Source: The Guardian (9/27/20)
‘Back where we were’: history repeats for Hong Kong’s freedom swimmers
They risked their lives in search of liberty in the British colony – now the system they were desperate to escape is at the door
By Verna Yu in Hong Kong
They came one by one, dragging themselves from the sea on to the shores of Hong Kong over oyster beds, their bodies bleeding. Some had swum for miles, braving choppy, treacherous seas, tied together by ropes. Others made the desperate journey in makeshift boats.
They were known as freedom swimmers – hundreds of thousands of young men and women who fled mainland China and risked their lives in search of freedom in the British colony amid the oppressive political movements in China between 1950 and 1980, which targeted “class enemies”.
Those who survived to tell their tales were the lucky ones. Many more never made it. Some were shot dead by border guards, or arrested and sent to labour camps. Others drowned or were attacked by sharks. Some were executed – the act of defection was considered treason.
The ones who managed to reach Hong Kong, now in their 70s and 80s, have enjoyed decades of civil liberties unheard of on the mainland – the right to air their views, access uncensored news and information online as well as the freedom to demonstrate.

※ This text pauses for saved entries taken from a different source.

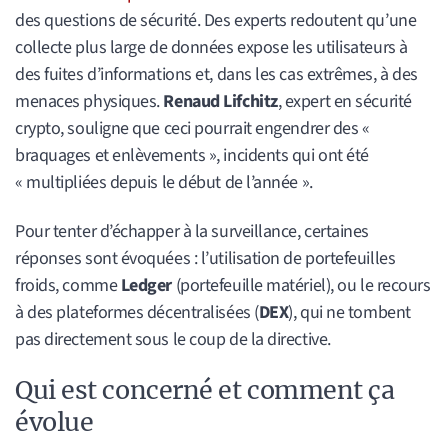
des questions de sécurité. Des experts redoutent qu’une
collecte plus large de données expose les utilisateurs à
des fuites d’informations et, dans les cas extrêmes, à des
menaces physiques.
Renaud Lifchitz
, expert en sécurité
crypto, souligne que ceci pourrait engendrer des «
braquages et enlèvements », incidents qui ont été
« multipliées depuis le début de l’année ».
Pour tenter d’échapper à la surveillance, certaines
réponses sont évoquées : l’utilisation de portefeuilles
froids, comme
Ledger
(portefeuille matériel), ou le recours
à des plateformes décentralisées (
DEX
), qui ne tombent
pas directement sous le coup de la directive.
Qui est concerné et comment ça
évolue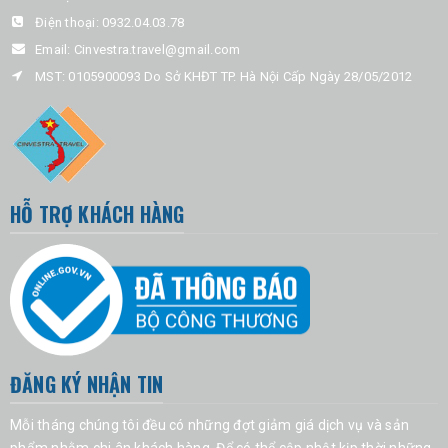
Điện thoại:
0932.04.03.78
Email:
Cinvestra.travel@gmail.com
MST: 0105900093 Do Sở KHĐT TP. Hà Nội Cấp Ngày 28/05/2012
HỖ TRỢ KHÁCH HÀNG
ĐĂNG KÝ NHẬN TIN
Mỗi tháng chúng tôi đều có những đợt giảm giá dịch vụ và sản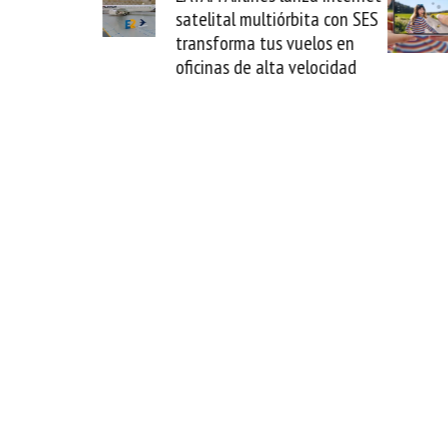
al multiórbita con SES
novedad plegable y un
rma tus vuelos en
formato fácil de enamorse
s de alta velocidad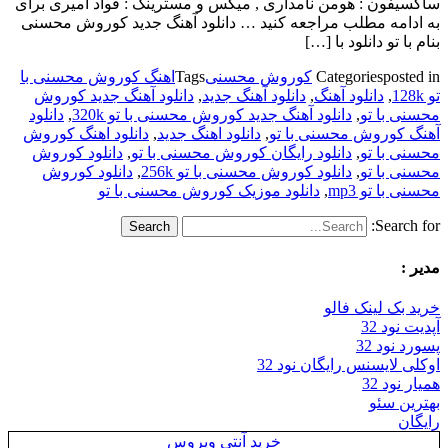
ساکسیفون : هومن نامداری , میکس و مسترینگ : فواد امیری برای
به ادامه مطلب مراجعه کنید … دانلود آهنگ جدید کوروش محسنی
بنام با تو دانلود با […]
posted in
Categories
کوروش محسنی
Tags
اهنگ کوروش محسنی با
تو 128k
,
دانلود آهنگ
,
دانلود آهنگ جدید
,
دانلود آهنگ جدید کوروش
محسنی با تو
,
دانلود آهنگ جدید کوروش محسنی با تو 320k
,
دانلود
آهنگ کوروش محسنی با تو
,
دانلود اهنگ جدید
,
دانلود اهنگ کوروش
محسنی با تو
,
دانلود رایگان کوروش محسنی با تو
,
دانلود کوروش
محسنی با تو
,
دانلود کوروش محسنی با تو 256k
,
دانلود کوروش
محسنی با تو mp3
,
دانلود موزیک کوروش محسنی با تو
Search for:
مدیر :
خرید بک لینک فالو
آپدیت نود 32
پسورد نود 32
اوکلی لایسنس رایگان نود 32
همیار نود 32
بهترین سئو
رایگان
خرید آنتی ویروس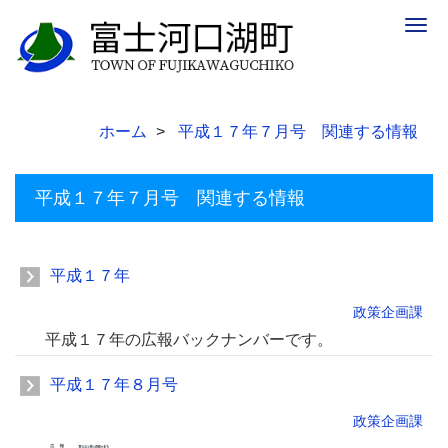
Togg
navig
ホーム
平成１７年７月号 関連する情報
平成１７年７月号 関連する情報
平成１７年
政策企画課
平成１７年の広報バックナンバーです。
平成１７年８月号
政策企画課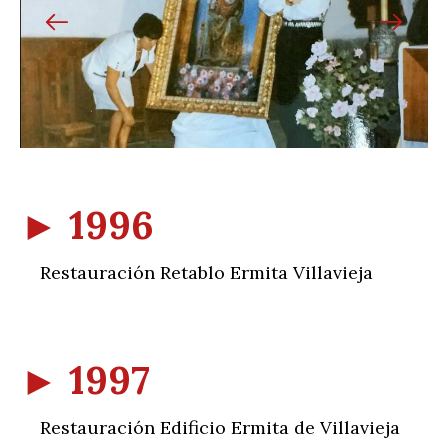
►
1996
Restauración Retablo Ermita Villavieja
►
1997
Restauración Edificio Ermita de Villavieja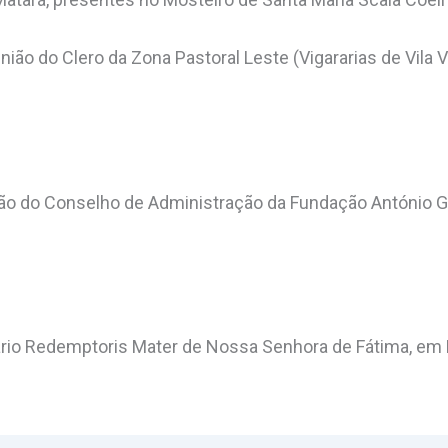
união do Clero da Zona Pastoral Leste (Vigararias de Vila
ão do Conselho de Administração da Fundação António Go
rio Redemptoris Mater de Nossa Senhora de Fátima, em É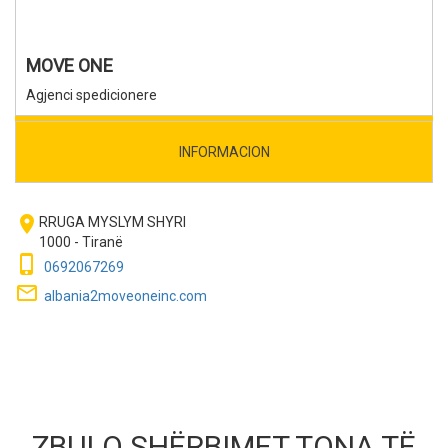
MOVE ONE
Agjenci spedicionere
INFORMACION
room
RRUGA MYSLYM SHYRI
1000 - Tiranë
phone_iphone
0692067269
mail_outline
albania2moveoneinc.com
ZBULO SHËRBIMET TONA TË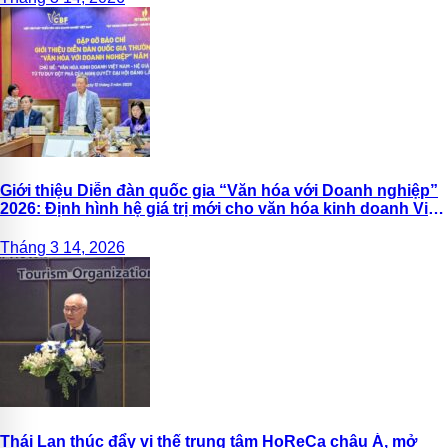
Giới thiệu Diễn đàn quốc gia “Văn hóa với Doanh nghiệp”
2026: Định hình hệ giá trị mới cho văn hóa kinh doanh Việt
Nam
Tháng 3 14, 2026
Thái Lan thúc đẩy vị thế trung tâm HoReCa châu Á, mở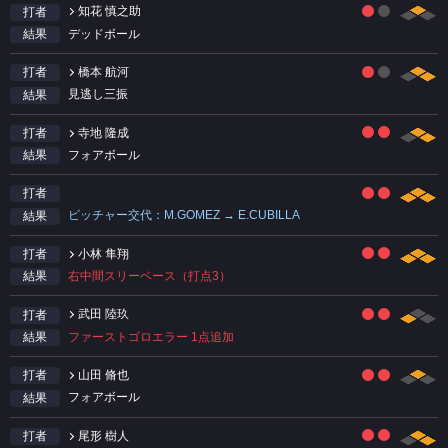
知花 慎之助
打者
デッドボール
結果
橋本 航河
打者
見逃し三振
結果
寺地 隆成
打者
フォアボール
結果
打者
ピッチャー交代：M.GOMEZ → E.CUBILLA
結果
小林 隼翔
打者
右中間スリーベース（打点3）
結果
武田 陸玖
打者
ファーストゴロエラー 1点追加
結果
山田 脩也
打者
フォアボール
結果
尾形 樹人
打者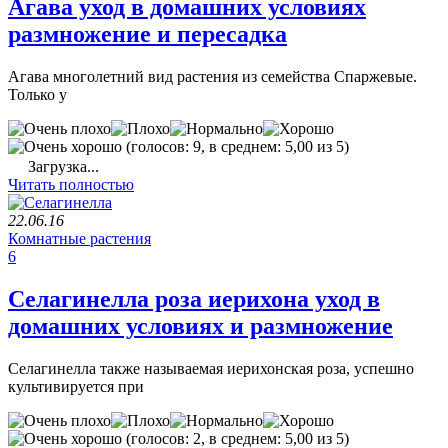
Агава уход в домашних условиях
размножение и пересадка
Агава многолетний вид растения из семейства Спаржевые.
Только у
(голосов: 9, в среднем: 5,00 из 5)
Загрузка...
Читать полностью
22.06.16
Комнатные растения
6
Селагинелла роза иерихона уход в
домашних условиях и размножение
Селагинелла также называемая иерихонская роза, успешно
культивируется при
(голосов: 2, в среднем: 5,00 из 5)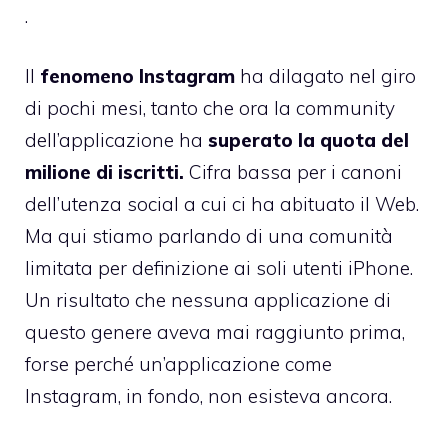
.
Il
fenomeno Instagram
ha dilagato nel giro
di pochi mesi, tanto che ora la community
dell’applicazione ha
superato la quota del
milione di iscritti
.
Cifra bassa per i canoni
dell’utenza social a cui ci ha abituato il Web.
Ma qui stiamo parlando di una comunità
limitata per definizione ai soli utenti iPhone.
Un risultato che nessuna applicazione di
questo genere aveva mai raggiunto prima,
forse perché un’applicazione come
Instagram, in fondo, non esisteva ancora.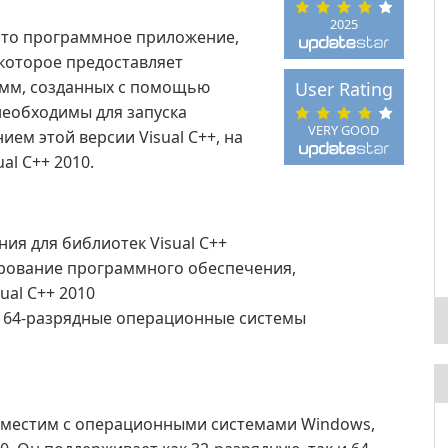
2025
 — это программное приложение,
которое предоставляет
амм, созданных с помощью
User Rating
 необходимы для запуска
VERY GOOD
ем этой версии Visual C++, на
al C++ 2010.
я для библиотек Visual C++
рование программного обеспечения,
ual C++ 2010
и 64-разрядные операционные системы
 совместим с операционными системами Windows,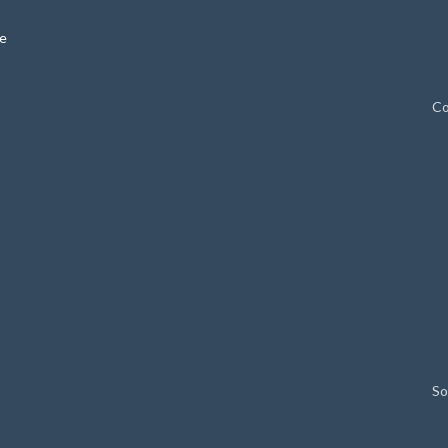
ie
Co
So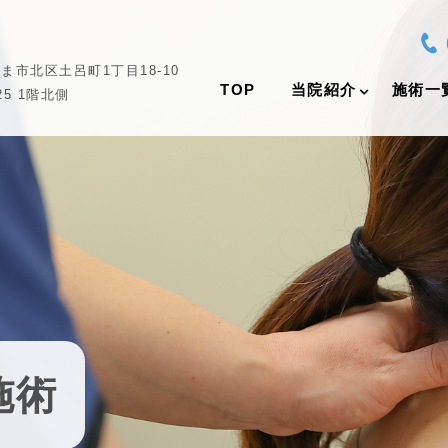
ま市北区土呂町1丁目18-10
TOP
当院紹介
施術一
5 1階北側
施術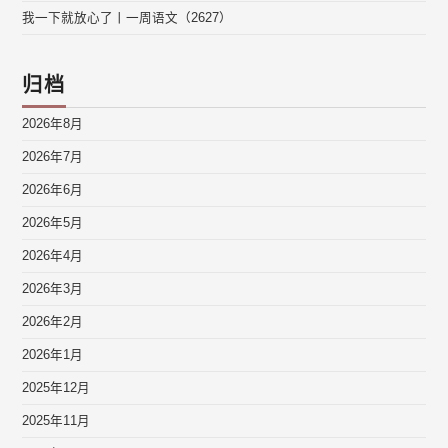
我一下就放心了丨一周语文（2627）
归档
2026年8月
2026年7月
2026年6月
2026年5月
2026年4月
2026年3月
2026年2月
2026年1月
2025年12月
2025年11月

Dozens of activists and dissenters have been arrested. Police have raided an opposition newspaper office and arrested senior staff. Outspoken media outlets have been censured. Books have been pulled from public libraries. Schools and universities have been ordered to promote “national security education”, dismissed liberal-leaning staff and textbooks have been censored. Independence slogans are banned and scholars, journalists and everyday citizens suddenly find themselves afraid to speak out about politics. Several pro-democracy figures have been forced to flee overseas, while some didn’t make it.
The implementation of the law has been particularly painful for the freedom swimmers, who now fear the system they risked everything to escape is suddenly at the door.